» Exercise:
Copy every text line of the records below word for word, leaving out the pictures.

..........

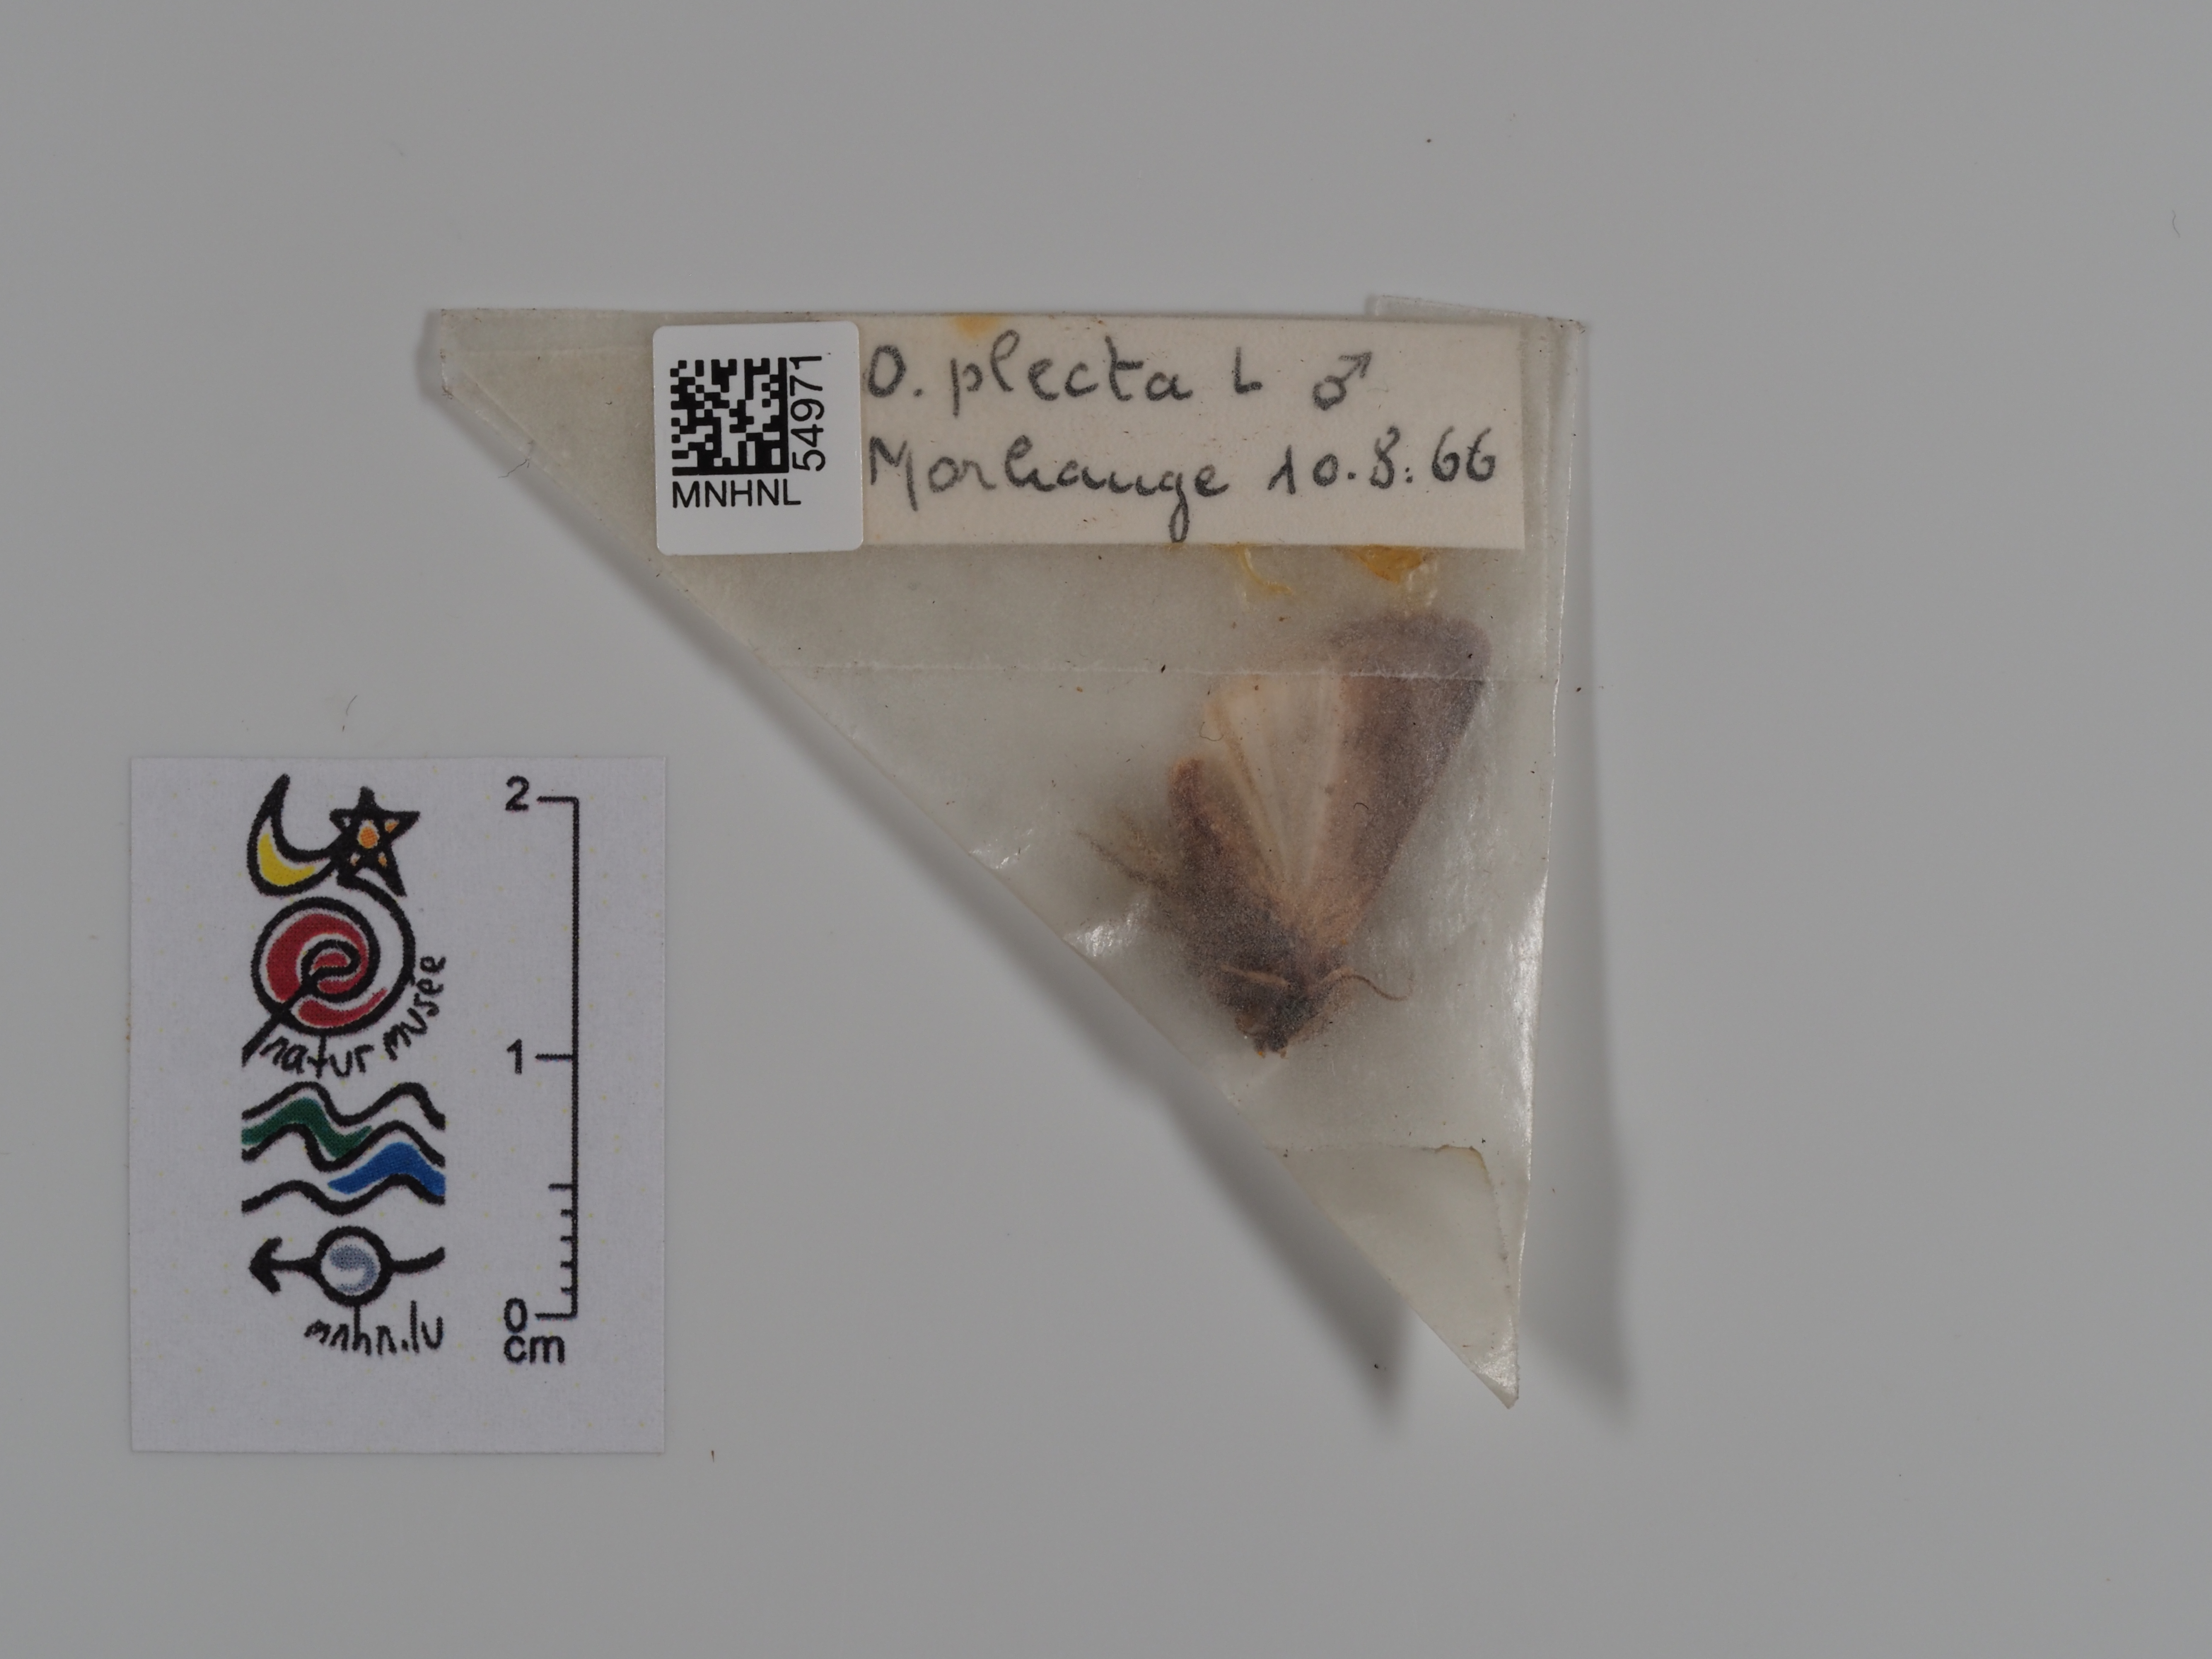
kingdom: Animalia
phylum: Arthropoda
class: Insecta
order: Lepidoptera
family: Noctuidae
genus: Ochropleura
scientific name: Ochropleura plecta
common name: Flame shoulder
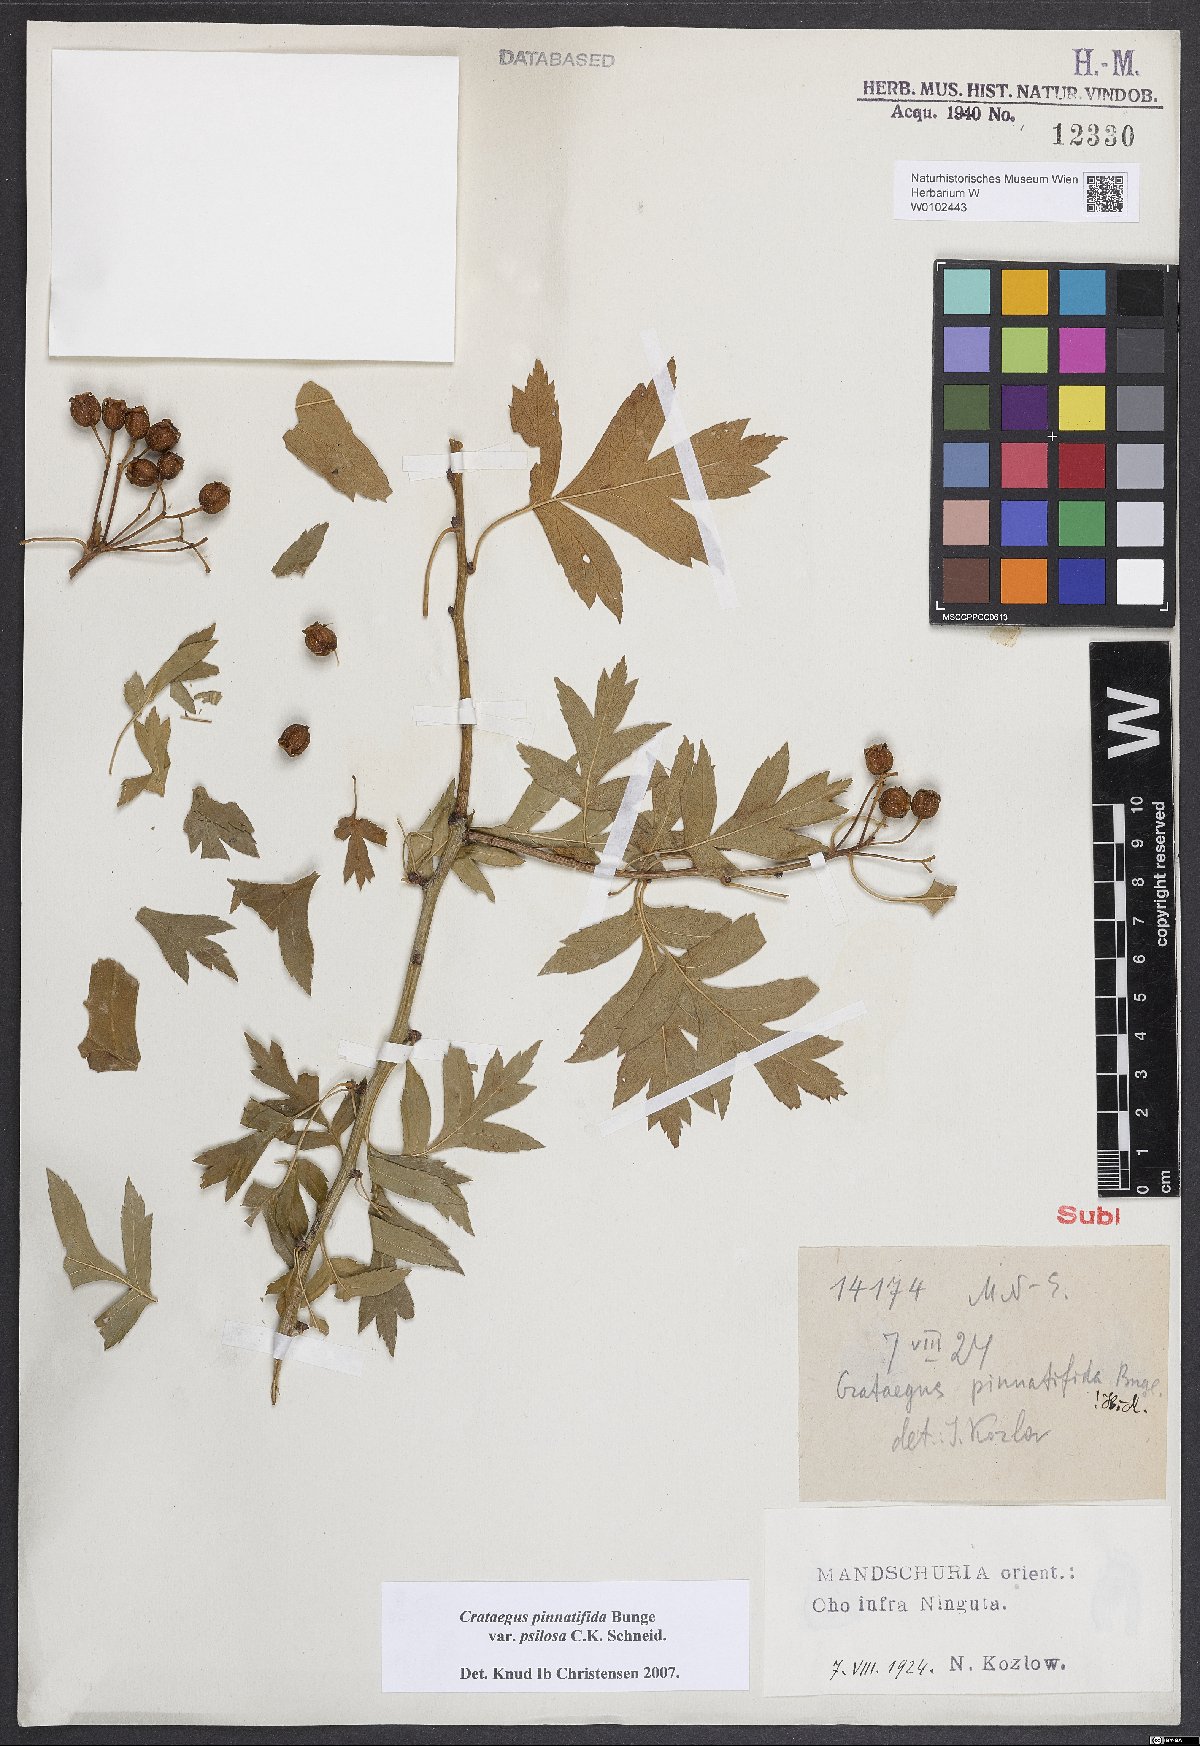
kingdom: Plantae
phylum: Tracheophyta
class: Magnoliopsida
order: Rosales
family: Rosaceae
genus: Crataegus
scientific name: Crataegus pinnatifida
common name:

..........

» Task response:
kingdom: Animalia
phylum: Arthropoda
class: Insecta
order: Lepidoptera
family: Noctuidae
genus: Ochropleura
scientific name: Ochropleura plecta
common name: Flame shoulder
kingdom: Plantae
phylum: Tracheophyta
class: Magnoliopsida
order: Rosales
family: Rosaceae
genus: Crataegus
scientific name: Crataegus pinnatifida
common name:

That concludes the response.